_WHAT TO PRODUCE_
Copy out the whole text below about TV channel numbers during the switch to digital broadcasting, word for word.

_TEXT PASSAGE_
WHO has traditionally been broadcasting for years on analog channel 13. When digital broadcasts were started, it would be immpossible to also continue analog broadcasts on VHF channel 13 and initiate digital broadcasts on channel 13 at the same time. So a temporary channel was issued to WHO on UHF channel 19 for digital broadcast purposes.
This is where the confusion comes into play. Although digital WHO was broadcasting on UHF channel 19, when you did a scan looking for channels, it logged into your digital tuners memory as WHO channel 13.1.
This is called mapping. You were really getting a UHF signal off of channel 19 for WHO, but it was labled as channel 13 on your tuner.
When WHO ended analog broadcasts on the 17th, they then started actually broadcasting their digital signal on VHF channel 13... their former analog channel.
Therefore, a re-scan was necessary to find the "new" channel that WHO was now broadcasting on.
For an example, our local channel 6, KFDM is actually broadcasting on UHF channel 21. This is where they are going to stay post transition. Yet, the digital tuners will continue to list it as KFDM-DT channel 6.1.
Our local channel 12 is digitally broadcasting on UHF channel 50. They will revert to channel 12 post transition. A re-scan will be necessary when the go back to channel 12 so the the tuner will know where to "look for" channel 12.
A lot of people have had trouble with this because they always were able to get "channel 13" before, and now they can't. Why not they ask? Well, it is because "channel 13 is actually broadcasting on channel 19, and is not actually "channel 13" anymore. All they had was a VHF antenna, and now they needed a UHF. It has been very confusing for the public.
However, if everything went right, people were able to bridge the changes of channels and still follow their favorite programs. If Lost was on channel 12, but now it is on channel 50, but after the transition it is going back to channel 12, it may have been even more confusing for the public. In that regard, I think it worked.

[Records from a collection]
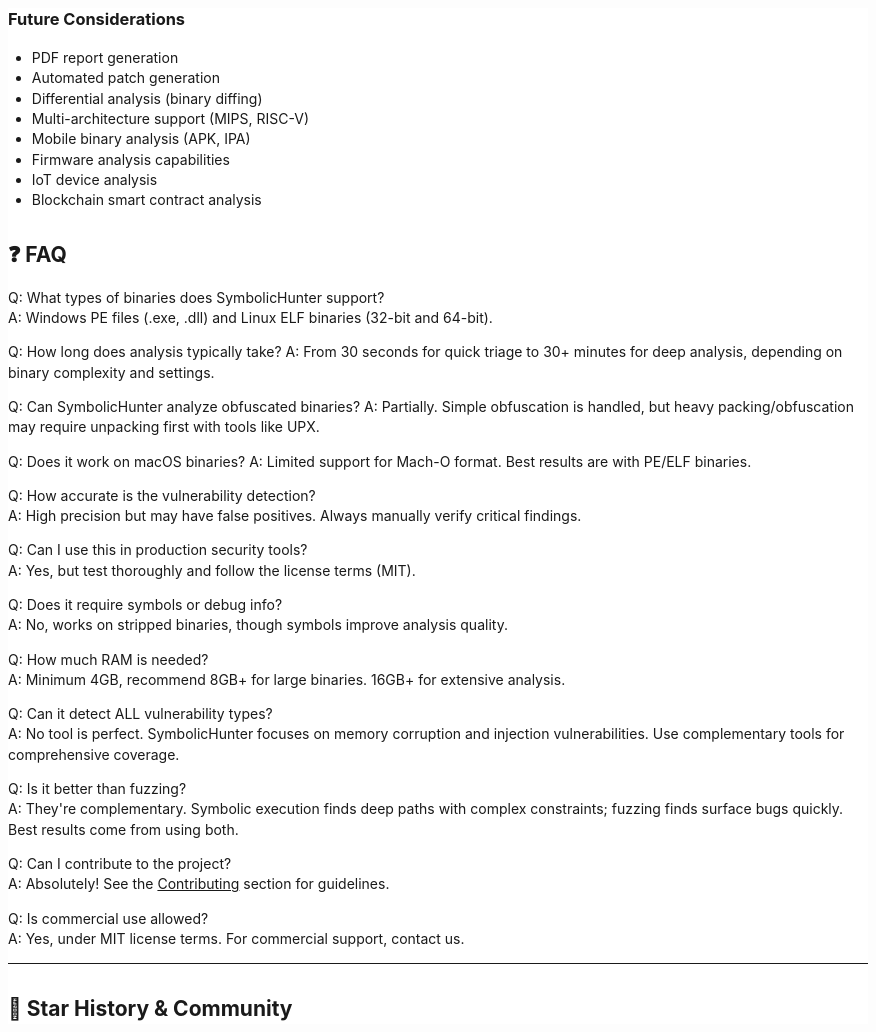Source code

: ### Future Considerations
- PDF report generation
- Automated patch generation
- Differential analysis (binary diffing)
- Multi-architecture support (MIPS, RISC-V)
- Mobile binary analysis (APK, IPA)
- Firmware analysis capabilities
- IoT device analysis
- Blockchain smart contract analysis

## ❓ FAQ

Q: What types of binaries does SymbolicHunter support?  
A: Windows PE files (.exe, .dll) and Linux ELF binaries (32-bit and 64-bit).

Q: How long does analysis typically take? 
A: From 30 seconds for quick triage to 30+ minutes for deep analysis, depending on binary complexity and settings.

Q: Can SymbolicHunter analyze obfuscated binaries?
A: Partially. Simple obfuscation is handled, but heavy packing/obfuscation may require unpacking first with tools like UPX.

Q: Does it work on macOS binaries?
A: Limited support for Mach-O format. Best results are with PE/ELF binaries.

Q: How accurate is the vulnerability detection?  
A: High precision but may have false positives. Always manually verify critical findings.

Q: Can I use this in production security tools?  
A: Yes, but test thoroughly and follow the license terms (MIT).

Q: Does it require symbols or debug info?  
A: No, works on stripped binaries, though symbols improve analysis quality.

Q: How much RAM is needed?  
A: Minimum 4GB, recommend 8GB+ for large binaries. 16GB+ for extensive analysis.

Q: Can it detect ALL vulnerability types?  
A: No tool is perfect. SymbolicHunter focuses on memory corruption and injection vulnerabilities. Use complementary tools for comprehensive coverage.

Q: Is it better than fuzzing?  
A: They're complementary. Symbolic execution finds deep paths with complex constraints; fuzzing finds surface bugs quickly. Best results come from using both.

Q: Can I contribute to the project?  
A: Absolutely! See the [Contributing](#-contributing) section for guidelines.

Q: Is commercial use allowed?  
A: Yes, under MIT license terms. For commercial support, contact us.

---

## 🌟 Star History & Community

_REPLY TO THE TASK_
WHO has traditionally been broadcasting for years on analog channel 13. When digital broadcasts were started, it would be immpossible to also continue analog broadcasts on VHF channel 13 and initiate digital broadcasts on channel 13 at the same time. So a temporary channel was issued to WHO on UHF channel 19 for digital broadcast purposes.
This is where the confusion comes into play. Although digital WHO was broadcasting on UHF channel 19, when you did a scan looking for channels, it logged into your digital tuners memory as WHO channel 13.1.
This is called mapping. You were really getting a UHF signal off of channel 19 for WHO, but it was labled as channel 13 on your tuner.
When WHO ended analog broadcasts on the 17th, they then started actually broadcasting their digital signal on VHF channel 13... their former analog channel.
Therefore, a re-scan was necessary to find the "new" channel that WHO was now broadcasting on.
For an example, our local channel 6, KFDM is actually broadcasting on UHF channel 21. This is where they are going to stay post transition. Yet, the digital tuners will continue to list it as KFDM-DT channel 6.1.
Our local channel 12 is digitally broadcasting on UHF channel 50. They will revert to channel 12 post transition. A re-scan will be necessary when the go back to channel 12 so the the tuner will know where to "look for" channel 12.
A lot of people have had trouble with this because they always were able to get "channel 13" before, and now they can't. Why not they ask? Well, it is because "channel 13 is actually broadcasting on channel 19, and is not actually "channel 13" anymore. All they had was a VHF antenna, and now they needed a UHF. It has been very confusing for the public.
However, if everything went right, people were able to bridge the changes of channels and still follow their favorite programs. If Lost was on channel 12, but now it is on channel 50, but after the transition it is going back to channel 12, it may have been even more confusing for the public. In that regard, I think it worked.